Obama's problems on Israel are substantive

A very lengthy piece by Allison Hoffman at the Tablet tries to convince us all that President Obama's problems with American Jews - mainly over Israel - can be solved with a bunch of platitudes. Here's her conclusion:
This, ultimately, will be how Obama will win the Jews: not with lawyerly responses and tactical reasoning, but by matching the emotional appeal his opponents are trafficking in with the same kind of uplift that carried him to the White House in the first place. “You’re three years into the administration, and that’s a little different than having proffered a governing theory over the last three years,” said Lehane, a Democratic strategist who worked for both Bill Clinton and Al Gore. “But,” he went on, “this guy has unique skills. The elements he needs to create the message exist.”
Tevi Troy disagrees.

▶ **PROBLEM SET**:
- 1) In the post about Obama's problems on Israel, which two politicians had Lehane worked for?
- 2) Repeat the part of the post about Obama's problems on Israel between "A very lengthy" and "Tevi Troy disagrees.", inclusive.
- 3) Write the next part of the post about Obama's problems on Israel, continuing after its final sentence.

▶ **DATA EXTRACT**:
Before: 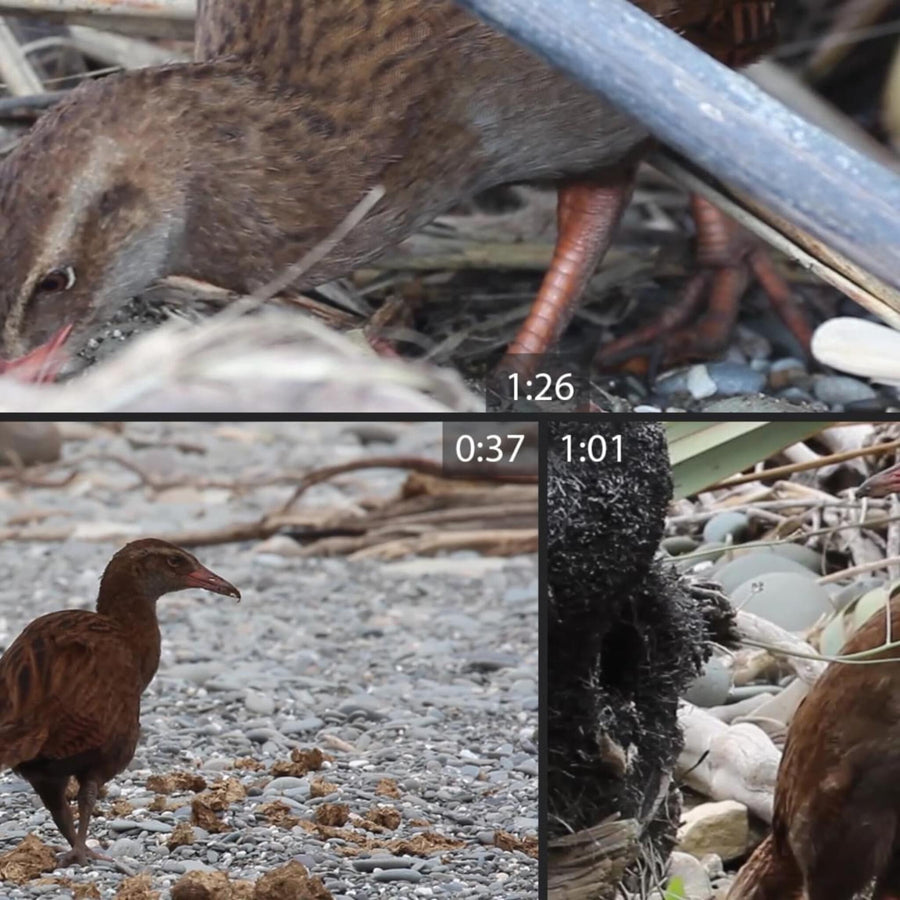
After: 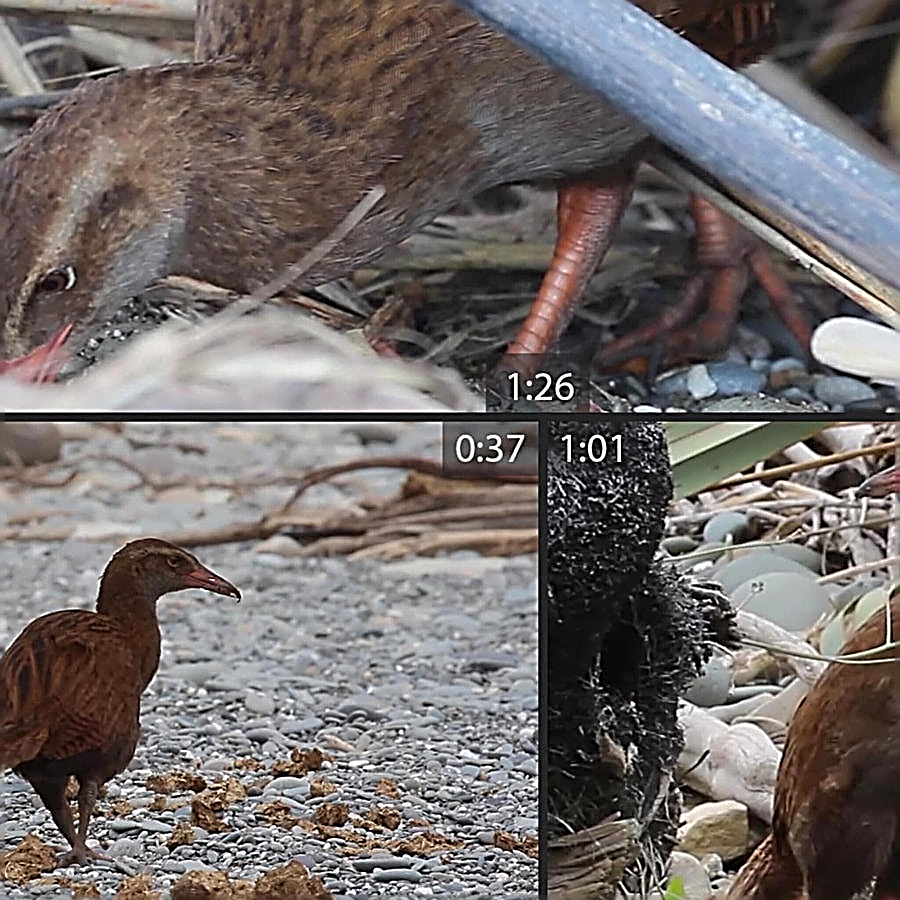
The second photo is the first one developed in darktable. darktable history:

▶ **SOLVED TASKS**:
- 1) Bill Clinton and Al Gore.

- 2)
A very lengthy piece by Allison Hoffman at the Tablet tries to convince us all that President Obama's problems with American Jews - mainly over Israel - can be solved with a bunch of platitudes. Here's her conclusion:
This, ultimately, will be how Obama will win the Jews: not with lawyerly responses and tactical reasoning, but by matching the emotional appeal his opponents are trafficking in with the same kind of uplift that carried him to the White House in the first place. “You’re three years into the administration, and that’s a little different than having proffered a governing theory over the last three years,” said Lehane, a Democratic strategist who worked for both Bill Clinton and Al Gore. “But,” he went on, “this guy has unique skills. The elements he needs to create the message exist.”
Tevi Troy disagrees.

- 3)
The argument is flawed on several fronts. I don’t doubt that Obama has Jewish friends, but this has not made his Israel policies any more palatable. As for the notion of a whisper campaign, it seems to me that Republicans have been shouting their concerns about Obama and Israel from the rooftops. Nobody seems to be whispering, not the Emergency Committee for Israel, not the Republican Jewish Coalition, not Dan Senor, nor any of the dozens of writers and analysts who have made the case that Obama has exhibited a certain coldness towards Israel and towards Israeli prime minister Binyamin Netanyahu. Debbie Wasserman Schultz seems to be leading the bury-your-head-in-the-sand brigade when she says that “To the extent we have a problem, it’s being created by individuals who . . . are attempting to mischaracterize, distort, and lie about the president’s record.” There is no need to “distort” or “mischaracterize” Obama’s problematic record on Israel. Dan Senor gave the best short summary of the argument in the Wall Street Journal in September, and it is as yet unrefuted in a serious way. Obama and his team can denounce their critics and trot out a host of liberal Jews to say what a great guy he is, but that will not change the fact that many in the pro-Israel community, Jewish and non-Jewish alike, recognize the problem and will be willing to vote accordingly in November.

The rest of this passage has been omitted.